Data for this exercise.
####################

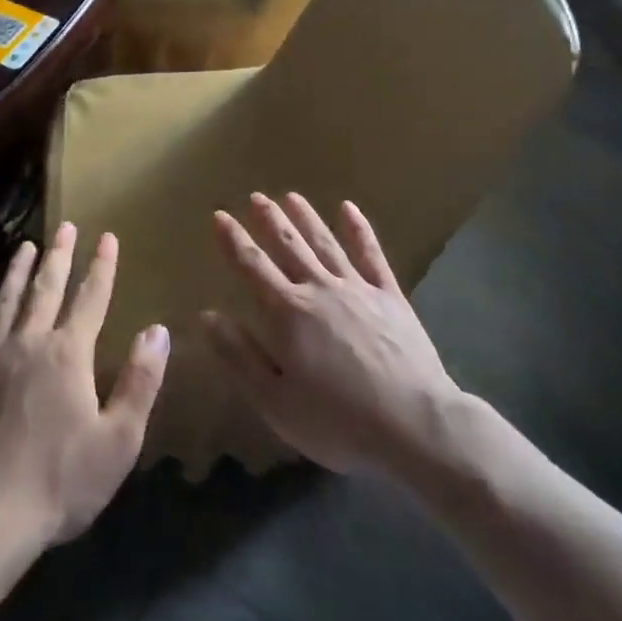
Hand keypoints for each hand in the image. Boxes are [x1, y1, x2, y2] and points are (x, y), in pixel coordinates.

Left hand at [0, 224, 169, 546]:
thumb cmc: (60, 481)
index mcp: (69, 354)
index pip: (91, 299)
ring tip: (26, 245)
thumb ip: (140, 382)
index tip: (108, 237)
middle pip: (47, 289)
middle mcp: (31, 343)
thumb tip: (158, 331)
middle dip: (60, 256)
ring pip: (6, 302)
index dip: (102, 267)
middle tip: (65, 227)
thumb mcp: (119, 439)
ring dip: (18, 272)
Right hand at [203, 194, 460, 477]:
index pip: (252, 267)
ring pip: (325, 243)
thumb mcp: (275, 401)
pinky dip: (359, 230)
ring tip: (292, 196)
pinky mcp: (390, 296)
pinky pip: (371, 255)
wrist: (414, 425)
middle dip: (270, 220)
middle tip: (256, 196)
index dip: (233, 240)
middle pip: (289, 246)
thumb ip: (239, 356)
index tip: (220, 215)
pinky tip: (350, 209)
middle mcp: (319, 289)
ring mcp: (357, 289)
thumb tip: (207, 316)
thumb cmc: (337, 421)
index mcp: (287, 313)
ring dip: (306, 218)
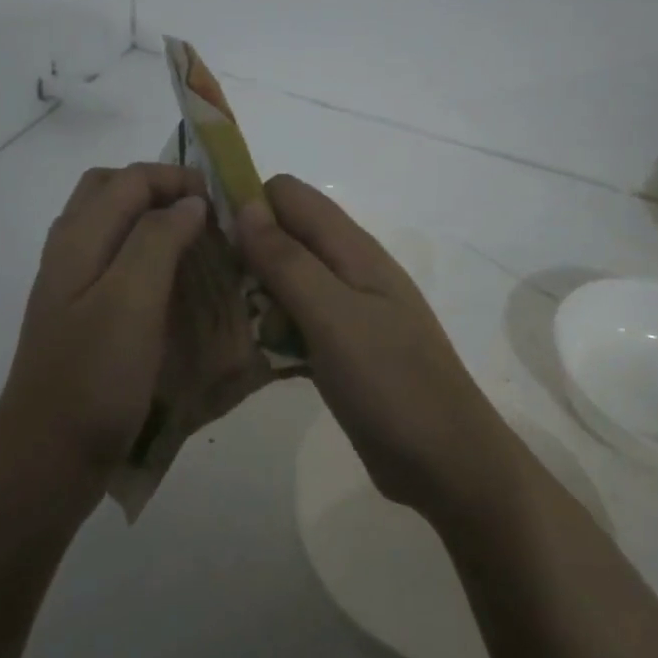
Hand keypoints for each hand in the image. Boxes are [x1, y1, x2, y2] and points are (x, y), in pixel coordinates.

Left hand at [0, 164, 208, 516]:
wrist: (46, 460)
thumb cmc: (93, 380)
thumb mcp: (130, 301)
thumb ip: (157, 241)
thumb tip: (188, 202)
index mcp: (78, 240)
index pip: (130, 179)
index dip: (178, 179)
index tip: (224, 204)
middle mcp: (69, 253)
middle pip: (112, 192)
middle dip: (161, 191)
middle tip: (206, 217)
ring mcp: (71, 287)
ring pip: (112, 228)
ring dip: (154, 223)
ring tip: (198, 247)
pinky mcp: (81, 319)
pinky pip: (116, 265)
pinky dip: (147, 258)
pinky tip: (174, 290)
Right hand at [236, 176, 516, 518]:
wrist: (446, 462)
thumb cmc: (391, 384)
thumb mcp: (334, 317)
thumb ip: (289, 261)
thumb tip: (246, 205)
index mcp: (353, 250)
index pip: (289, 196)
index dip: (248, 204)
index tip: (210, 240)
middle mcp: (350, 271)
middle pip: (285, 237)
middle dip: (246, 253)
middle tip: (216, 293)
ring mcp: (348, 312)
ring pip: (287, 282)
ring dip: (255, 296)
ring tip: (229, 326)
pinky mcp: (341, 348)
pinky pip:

####################

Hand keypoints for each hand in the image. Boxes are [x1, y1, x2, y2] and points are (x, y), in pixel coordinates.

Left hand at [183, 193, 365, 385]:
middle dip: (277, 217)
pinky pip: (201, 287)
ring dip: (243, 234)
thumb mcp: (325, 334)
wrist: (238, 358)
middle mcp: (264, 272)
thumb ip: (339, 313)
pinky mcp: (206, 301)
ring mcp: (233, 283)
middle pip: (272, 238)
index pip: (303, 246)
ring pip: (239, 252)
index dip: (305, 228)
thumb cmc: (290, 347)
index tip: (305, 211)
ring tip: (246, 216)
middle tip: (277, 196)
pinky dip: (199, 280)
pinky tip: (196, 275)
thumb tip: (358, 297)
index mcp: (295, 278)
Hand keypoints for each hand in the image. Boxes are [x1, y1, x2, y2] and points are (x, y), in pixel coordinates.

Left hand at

####################

What you have to do. Only lines with the word "Left" should be collected from the material.

Exercise output.
Left hand at [0, 224, 169, 546]:
Left hand at [0, 164, 208, 516]:
Left hand at [183, 193, 365, 385]:
Left hand at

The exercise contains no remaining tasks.